- [Instruction]: Skip any image you find and restate the rest of the data word for word.

- [Data for analysis]:
-------------------------
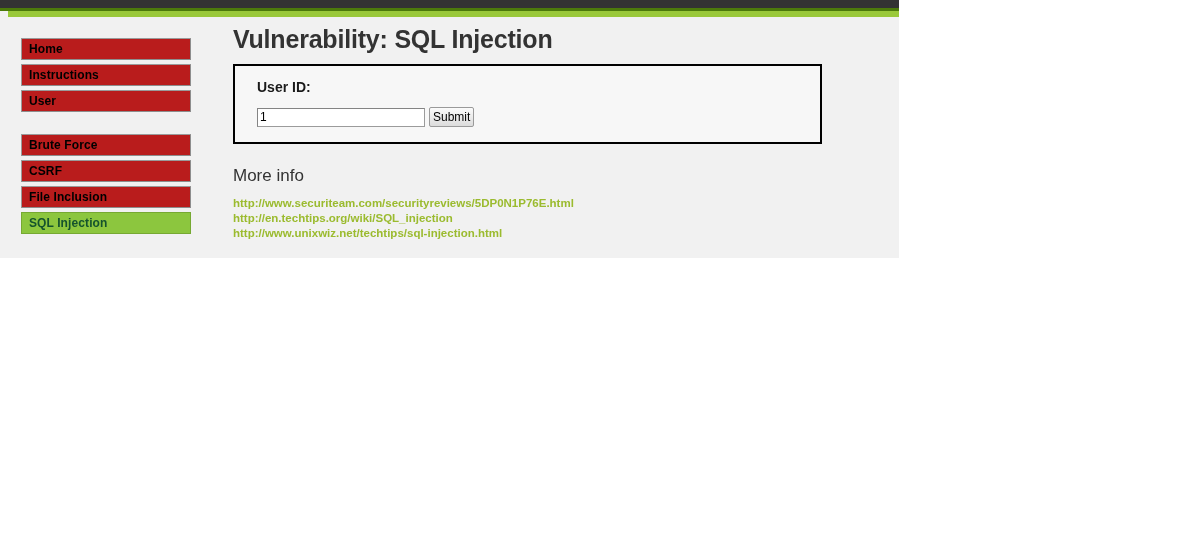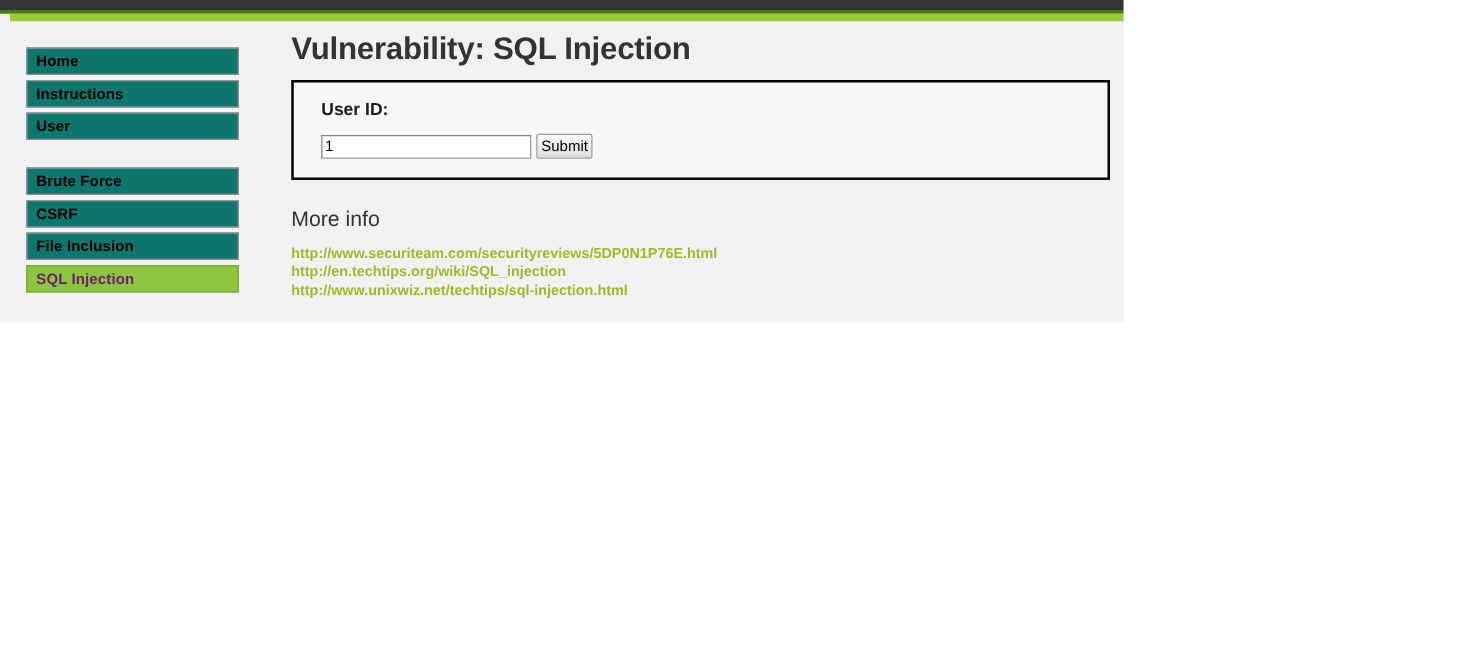--- a/index.html
+++ b/index.html
@@ -59,36 +59,36 @@
   .menu-gap { height: 18px; }
 
   .menu-item {
     display: block;
     box-sizing: border-box;
     width: 170px;
     height: 22px;
     line-height: 20px;
     padding: 0 0 0 7px;
     margin: 0 0 4px 0;
-    background: #0f766e;
+    background: #b91c1c;
     border: 1px solid #9a9a9a;
     border-right-color: #8d8d8d;
     border-bottom-color: #8d8d8d;
     color: #000000;
     font-size: 12px;
     font-weight: bold;
     letter-spacing: 0.1px;
     white-space: nowrap;
     overflow: hidden;
     cursor: pointer;
   }
   .menu-item.active {
     background: #8cc63e;
     border-color: #76a932;
-    color: #701a75;
+    color: #14532d;
   }
 
   
   #content {
     position: absolute;
     left: 233px;
     top: 22px;
     width: 655px;
   }
   #page-title {
@@ -96,21 +96,21 @@
     font-size: 25px;
     font-weight: bold;
     color: #333333;
     letter-spacing: -0.2px;
     line-height: 34px;
   }
 
   #vuln-box {
     box-sizing: border-box;
     margin-top: 8px;
-    width: 655px;
+    width: 589px;
     height: 80px;
     border: 2px solid #000000;
     background: #f7f7f7;
     padding: 13px 0 0 22px;
   }
   #userid-label {
     margin: 0;
     font-size: 14px;
     font-weight: bold;
     color: #1a1a1a;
-------------------------
- [Exercise answer]:
--- a/index.html
+++ b/index.html
@@ -59,36 +59,36 @@
   .menu-gap { height: 18px; }
 
   .menu-item {
     display: block;
     box-sizing: border-box;
     width: 170px;
     height: 22px;
     line-height: 20px;
     padding: 0 0 0 7px;
     margin: 0 0 4px 0;
-    background: #0f766e;
+    background: #b91c1c;
     border: 1px solid #9a9a9a;
     border-right-color: #8d8d8d;
     border-bottom-color: #8d8d8d;
     color: #000000;
     font-size: 12px;
     font-weight: bold;
     letter-spacing: 0.1px;
     white-space: nowrap;
     overflow: hidden;
     cursor: pointer;
   }
   .menu-item.active {
     background: #8cc63e;
     border-color: #76a932;
-    color: #701a75;
+    color: #14532d;
   }
 
   
   #content {
     position: absolute;
     left: 233px;
     top: 22px;
     width: 655px;
   }
   #page-title {
@@ -96,21 +96,21 @@
     font-size: 25px;
     font-weight: bold;
     color: #333333;
     letter-spacing: -0.2px;
     line-height: 34px;
   }
 
   #vuln-box {
     box-sizing: border-box;
     margin-top: 8px;
-    width: 655px;
+    width: 589px;
     height: 80px;
     border: 2px solid #000000;
     background: #f7f7f7;
     padding: 13px 0 0 22px;
   }
   #userid-label {
     margin: 0;
     font-size: 14px;
     font-weight: bold;
     color: #1a1a1a;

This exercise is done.